Moscow has also declined to adopt new or upgraded sanctions on the North, while Russian enforcement of existing sanctions has waned. Russia routinely ignores the UN-mandated caps that limit the quantity of refined petroleum products the DPRK can procure and the number of North Korean citizens that can work in Russia. The soldiers, laborers, and other DPRK nationals in Russia surrender a substantial portion of their salaries to the regime, further boosting the North’s revenue from Russia. The two governments are also launching new infrastructure projects, such as construction of their first road bridge over the Tumen River.

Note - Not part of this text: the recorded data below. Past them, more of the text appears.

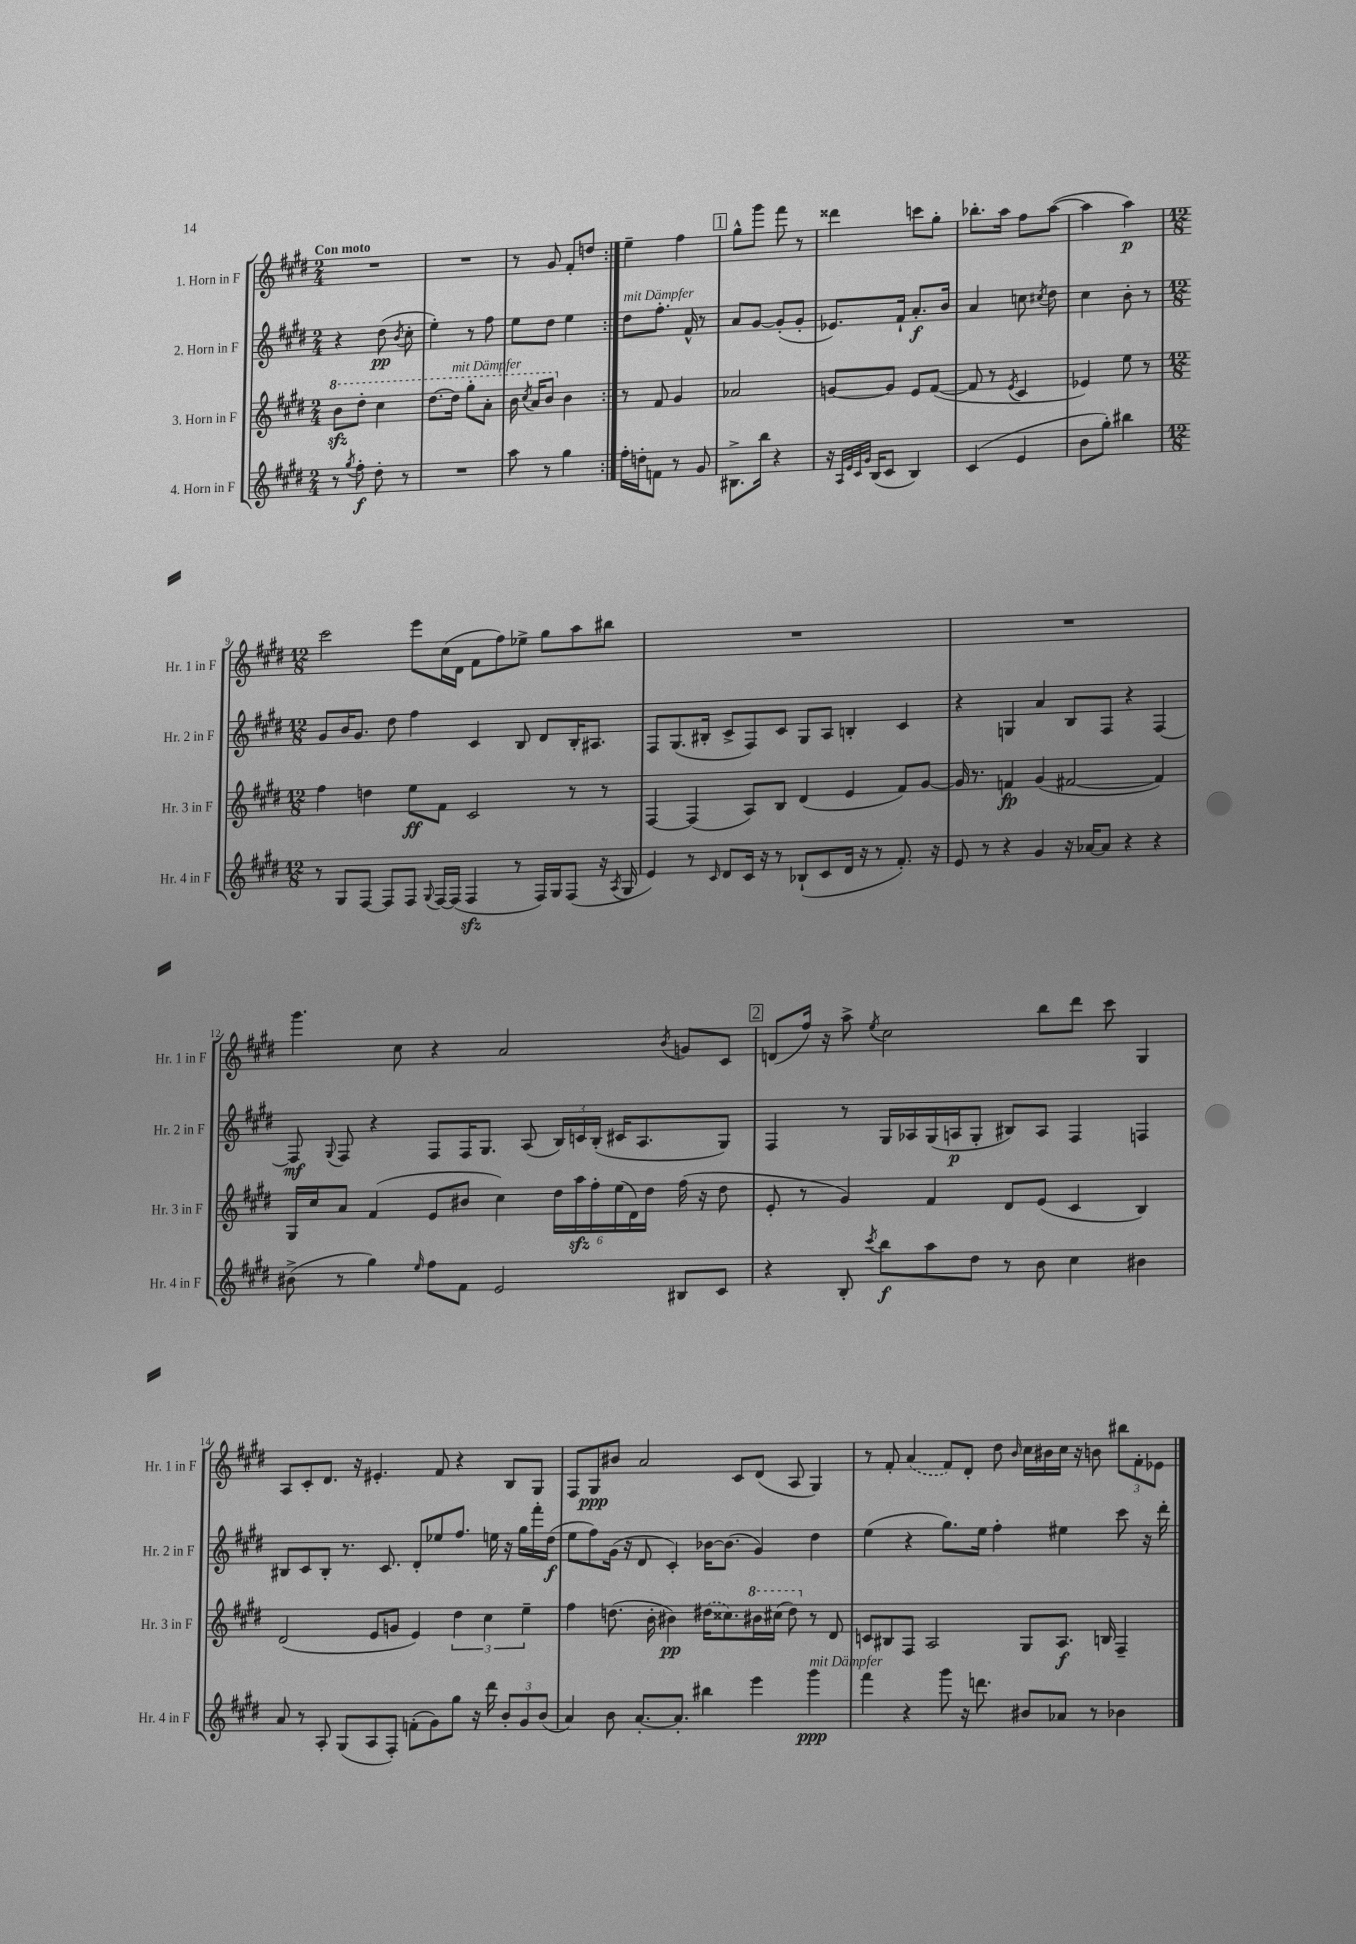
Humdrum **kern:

**kern	**dynam	**kern	**dynam	**kern	**dynam	**kern	**dynam
*part4	*part4	*part3	*part3	*part2	*part2	*part1	*part1
*staff4	*staff4	*staff3	*staff3	*staff2	*staff2	*staff1	*staff1
*I"4. Horn in F	*	*I"3. Horn in F	*	*I"2. Horn in F	*	*I"1. Horn in F	*
*I'Hr. 4 in F	*	*I'Hr. 3 in F	*	*I'Hr. 2 in F	*	*I'Hr. 1 in F	*
*clefG2	*	*clefG2	*	*clefG2	*	*clefG2	*
*k[f#c#g#d#]	*	*k[f#c#g#d#]	*	*k[f#c#g#d#]	*	*k[f#c#g#d#]	*
*M2/4	*	*M2/4	*	*M2/4	*	*M2/4	*
*	*	*8va	*	*	*	*	*
=1	=1	=1	=1	=1	=1	=1	=1
!	!	!	!	!	!	!LO:TX:a:B:t=Con moto	!
8r	.	8bbzz\L	.	4r	.	2r	.
8qgg#/	.	.	.	.	.	.	.
8ff#'\	f	8ddd#'\J	.	.	.	.	.
8dd#'\	.	4ccc#\	.	(8dd#\	pp	.	.
.	.	.	.	8qb/	.	.	.
8r	.	.	.	8cc#'\	.	.	.
=2	=2	=2	=2	=2	=2	=2	=2
2r	.	[8.ddd#\L	.	4ee'\)	.	2r	.
!	!	!LO:TX:a:i:t=mit Dämpfer	!	!	!	!	!
.	.	16ddd#\Jk]	.	.	.	.	.
.	.	8ggg#'\L	.	8r	.	.	.
.	.	8aa'\J	.	8ff#\	.	.	.
=3	=3	=3	=3	=3	=3	=3	=3
8aa\	.	16bb\	.	8ee\L	.	8r	.
.	.	8qccc#/	.	.	.	.	.
.	.	16aa/KL	.	.	.	.	.
8r	.	8bb/J	.	8dd#\J	.	8g#/	.
*	*	*X8va	*	*	*	*	*
4gg#\	.	4b\	.	4ee\	.	8f#'/L	.
.	.	.	.	.	.	8ddn/J	.
=4:|!	=4:|!	=4:|!	=4:|!	=4:|!	=4:|!	=4:|!	=4:|!
!	!	!	!	!LO:TX:a:i:t=mit Dämpfer	!	!	!
16ff#'\LL	.	8r	.	8dd#\L	.	4ee~\	.
16ddn'\J	.	.	.	.	.	.	.
8fn\J	.	8f#/	.	8.ff#'\J	.	.	.
8r	.	4g#/	.	.	.	4ff#\	.
.	.	.	.	16f#^^/	.	.	.
8g#/	.	.	.	8r	.	.	.
!!LO:REH:place=s1:t=1
=5	=5	=5	=5	=5	=5	=5	=5
8.B#X^\L	.	2a-X/	.	8a/L	.	8gg#^^\L	.
.	.	.	.	[8g#/J	.	8ggg#\J	.
16bb\Jk	.	.	.	.	.	.	.
4r	.	.	.	(8g#'/L]	.	8fff#\	.
.	.	.	.	8g#'/J	.	8r	.
=6	=6	=6	=6	=6	=6	=6	=6
16r	.	[8gn/L	.	8.e-X/L)	.	4ddd##X\	.
32qqA/LLL	.	.	.	.	.	.	.
32qqe/	.	.	.	.	.	.	.
32qqc#/	.	.	.	.	.	.	.
32qqg#/JJJ	.	.	.	.	.	.	.
(16B/KL	.	.	.	.	.	.	.
8c#/J	.	8g/J]	.	.	.	.	.
.	.	.	.	16f#`/Jk	.	.	.
4B/)	.	8e/L	.	8.a'/L	f	8cccn\L	.
.	.	([8f#/J	.	.	.	8gg#'\J	.
.	.	.	.	16b/Jk	.	.	.
=7	=7	=7	=7	=7	=7	=7	=7
(4c#/	.	8f#/]	.	4a/	.	8.bb-X'\L	.
.	.	8r	.	.	.	.	.
.	.	.	.	.	.	16aa\Jk	.
.	.	8qe/	.	.	.	.	.
4e/	.	4c#/	.	8ccn\	.	8ff#\L	.
.	.	.	.	8qcc#X/	.	.	.
.	.	.	.	8dd#\	.	([8aa\J	.
=8	=8	=8	=8	=8	=8	=8	=8
8b\L	.	4e-X/)	.	4cc#\	.	4aa\]	.
8gg#'\J)	.	.	.	.	.	.	.
4bb#X\	.	8ee\	.	8b'\	.	4aa\)	p
.	.	8r	.	8r	.	.	.
!!LO:LB:g=z
=9	=9	=9	=9	=9	=9	=9	=9
*M12/8	*	*M12/8	*	*M12/8	*	*M12/8	*
8r	.	4ff#\	.	8g#/L	.	2ccc#\	.
8G#/L	.	.	.	16b/K	.	.	.
.	.	.	.	8.g#/J	.	.	.
[8F#/J	.	4ddn\	.	.	.	.	.
8F#/L]	.	.	.	8dd#\	.	.	.
8F#/J	.	8ee\L	ff	4ff#\	.	8eee\L	.
8qqG#/	.	.	.	.	.	.	.
[16F#/LL	.	8f#\J	.	.	.	(16cc#\L	.
(16F#/JJ]	.	.	.	.	.	16d#\JJ	.
4F#zz/	.	2c#/	.	4c#/	.	8f#\L	.
.	.	.	.	.	.	8ff#\)	.
8r	.	.	.	8B/	.	8ee-X^\J	.
16F#/LL)	.	.	.	8d#/L	.	8gg#\L	.
16G#/J	.	.	.	.	.	.	.
(8F#/J	.	8r	.	16B'/K	.	8aa\	.
.	.	.	.	8.A#X/J	.	.	.
16r	.	8r	.	.	.	8bb#X\J	.
8qA/	.	.	.	.	.	.	.
16G#/	.	.	.	.	.	.	.
=10	=10	=10	=10	=10	=10	=10	=10
4e/)	.	[4F#/	.	8F#/L	.	1.r	.
.	.	.	.	(8.G#/	.	.	.
8r	.	(4F#/]	.	.	.	.	.
.	.	.	.	16B#X'/Jk	.	.	.
16qqc#/	.	.	.	.	.	.	.
8d#/L	.	.	.	8c#^/L	.	.	.
16c#/Jk	.	8A/L)	.	8F#/)	.	.	.
16r	.	.	.	.	.	.	.
8r	.	8B/J	.	8c#/J	.	.	.
(8B-X`/L	.	(4d#/	.	8G#/L	.	.	.
8c#/	.	.	.	8A/J	.	.	.
16d#/Jk	.	4e/	.	4Bn'/	.	.	.
16r	.	.	.	.	.	.	.
8r	.	.	.	.	.	.	.
8.f#'/)	.	8f#/L)	.	4c#/	.	.	.
.	.	[8g#/J	.	.	.	.	.
16r	.	.	.	.	.	.	.
=11	=11	=11	=11	=11	=11	=11	=11
8e/	.	16g#/]	.	4r	.	1.r	.
.	.	8.r	.	.	.	.	.
8r	.	.	.	.	.	.	.
4r	.	4fn/	fp	4Gn/	.	.	.
4g#/	.	(4g#/	.	4a/	.	.	.
16r	.	[2f#X/	.	8B/L	.	.	.
[16a-X/KL	.	.	.	.	.	.	.
8a-/J]	.	.	.	8F#/J	.	.	.
4r	.	.	.	4r	.	.	.
4r	.	4f#/])	.	[4F#/	.	.	.
!!LO:LB:g=z
=12	=12	=12	=12	=12	=12	=12	=12
(8b#X^\	.	16G#/LL	.	8F#/]	mf	4.ggg#\	.
.	.	16cc#/J	.	.	.	.	.
.	.	.	.	8qqG#/	.	.	.
8r	.	8a/J	.	8F#/	.	.	.
4gg#\)	.	(4f#/	.	4r	.	.	.
.	.	.	.	.	.	8cc#\	.
16qqee/	.	.	.	.	.	.	.
8ff#\L	.	8e/L	.	8F#/L	.	4r	.
8f#\J	.	8b#X/J	.	16F#/K	.	.	.
.	.	.	.	8.G#/J	.	.	.
2e/	.	4cc#\)	.	.	.	2a/	.
.	.	.	.	(8A/	.	.	.
.	.	24dd#\LL	.	24B/LL)	.	.	.
.	.	24aazz\	.	24cn/	.	.	.
.	.	24ff#'\	.	(24B'/JJ	.	.	.
.	.	(24ee\	.	16c#X/KL	.	.	.
.	.	24d#\)	.	.	.	.	.
.	.	.	.	8.A/	.	.	.
.	.	24dd#\JJ	.	.	.	.	.
.	.	.	.	.	.	8qb/	.
8B#X/L	.	(16ff#\	.	.	.	8gn/L	.
.	.	16r	.	.	.	.	.
8c#/J	.	8dd#\	.	8G#/J)	.	8c#/J	.
!!LO:REH:place=s1:t=2
=13	=13	=13	=13	=13	=13	=13	=13
4r	.	8e'/	.	4F#/	.	(8dn/L	.
.	.	8r	.	.	.	16ff#/Jk)	.
.	.	.	.	.	.	16r	.
8B'/	.	4g#/)	.	8r	.	8aa^\	.
8qccc#/	.	.	.	.	.	8qee/	.
8bb\L	f	.	.	16G#/LL	.	2cc#\	.
.	.	.	.	16A-X/	.	.	.
8aa\	.	4f#/	.	(16G#/	.	.	.
.	.	.	.	16An/J	p	.	.
8dd#\J	.	.	.	8G#'/J	.	.	.
8r	.	8d#/L	.	8B#X/L)	.	.	.
8b\	.	(8e/J	.	8A/J	.	8bb\L	.
4cc#\	.	4c#/	.	4F#/	.	8ddd#\J	.
.	.	.	.	.	.	8ccc#\	.
4b#X\	.	4B/)	.	4Fn/	.	4G#/	.
!!LO:LB:g=z
=14	=14	=14	=14	=14	=14	=14	=14
8a/	.	(2d#/	.	8B#X/L	.	8A/L	.
8r	.	.	.	8c#/	.	8c#'/	.
8A'/	.	.	.	8B#'/J	.	8.d#/J	.
(8G#/L	.	.	.	8.r	.	.	.
.	.	.	.	.	.	16r	.
8A/	.	8e/L	.	.	.	4.e#X'/	.
.	.	.	.	8.c#/	.	.	.
8F#'/J)	.	8gn/J	.	.	.	.	.
(8fn'\L	.	4e/)	.	8d#'/L	.	.	.
8g#\)	.	.	.	8ee-X/	.	8f#/	.
8gg#\J	.	6dd#\	.	8.ff#/J	.	4r	.
16r	.	.	.	.	.	.	.
.	.	6cc#\	.	.	.	.	.
16ddd#\	.	.	.	16een\	.	.	.
12b'/L	.	.	.	16r	.	8B/L	.
.	.	.	.	16gg#\LL	.	.	.
12g#/	.	6ee~\	.	.	.	.	.
.	.	.	.	16fff#'\	.	8G#/J	.
(12b/J	.	.	.	.	.	.	.
.	.	.	.	(16dd#\JJ	f	.	.
=15	=15	=15	=15	=15	=15	=15	=15
4a/)	.	4ff#\	.	8ee\L	.	8F#/L	.
.	.	.	.	8ff#\)	.	8G#/	ppp
8b\	.	(8.ddn\	.	(16g#\Jk	.	8b#X/J	.
.	.	.	.	16r	.	.	.
[8.a'/L	.	.	.	8d#/	.	2a/	.
.	.	16b'\	.	.	.	.	.
.	.	4b#X\)	pp	4c#'/)	.	.	.
8.a'/J]	.	.	.	.	.	.	.
4bb#X\	.	(16dd#X\KL	.	[16b-X\KL	.	.	.
.	.	8.cc##X\)	.	(8.b-\J]	.	.	.
.	.	.	.	.	.	8c#/L	.
*	*	*8va	*	*	*	*	*
4eee\	.	16bb#X\L	.	4g#/)	.	(8d#/J	.
.	.	(16ccc#X\JJ	.	.	.	.	.
.	.	8ddd#\)	.	.	.	8A/	.
*	*	*X8va	*	*	*	*	*
!LO:TX:a:i:t=mit Dämpfer	!	!	!	!	!	!	!
4ggg#\	ppp	8r	.	4dd#\	.	4G#/)	.
.	.	8d#/	.	.	.	.	.
=16	=16	=16	=16	=16	=16	=16	=16
4fff#\	.	8cn/L	.	(4ee\	.	8r	.
.	.	8B#X/	.	.	.	8f#'/	.
4r	.	8F#/J	.	4r	.	(4a/	.
.	.	2A/	.	.	.	.	.
8ggg#\	.	.	.	8.gg#\L)	.	8f#/L)	.
16r	.	.	.	.	.	8d#'/J	.
8.dddn\	.	.	.	16ee\Jk	.	.	.
.	.	.	.	4ff#'\	.	8dd#\	.
.	.	.	.	.	.	16qqb/	.
8b#X/L	.	8G#/L	.	.	.	16cc#\LL	.
.	.	.	.	.	.	16b#X\	.
8a-X/J	.	8.A/J	f	4ee#X\	.	16cc#\JJ	.
.	.	.	.	.	.	16r	.
8r	.	.	.	.	.	8bn\	.
.	.	16Bn/	.	.	.	.	.
4b-X\	.	4F#~/	.	8ccc#\	.	12bb#X\L	.
.	.	.	.	.	.	12f#'\	.
.	.	.	.	16r	.	.	.
.	.	.	.	.	.	12e-X\J	.
.	.	.	.	16ddd#'\	.	.	.
==	==	==	==	==	==	==	==
*-	*-	*-	*-	*-	*-	*-	*-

Kim Jong Un waves before boarding a train at the end of his visit to Russia. AFP
Kim Jong Un waves before boarding a train at the end of his visit to Russia. AFP

Future Scenarios

Moscow and Pyongyang both receive substantial benefits from their partnership, while the West has not imposed substantial costs on the parties to curtail it. For this reason, Russia-DPRK ties could strengthen further. Instead of covertly circumventing UN sanctions, Moscow might openly demand their removal. DPRK forces could deploy to additional parts of Ukraine. Russian warships and warplanes might regularly access North Korean ports and airfields. Further Russian infrastructure investment in North Korea could support greater bilateral economic exchanges.

The end of the Russia-Ukraine war, though, would remove a central pillar driving the Russian-DPRK partnership and clarify the relative power balance between Moscow and Pyongyang within their alignment. A post-Putin leadership could retread the path Moscow pursued in the early 1990s of abandoning Pyongyang to seek more profitable partnerships with Western countries. Even if the war does not soon end, the importance of the North’s military assistance to Moscow will decrease as Russia’s defense industries increase their indigenous production.

Furthermore, if Beijing were to challenge the Russia-DPRK alignment, Moscow would likely sacrifice its relations with the North rather than risk alienating China, Russia’s most important partner. These considerations likely explain the atypical alacrity with which the DPRK has seized opportunities to strengthen ties with Russia even at the cost of connections with other partners; Kim and his advisers recognize that Pyongyang’s leverage is at its apex now but could easily decline in coming years.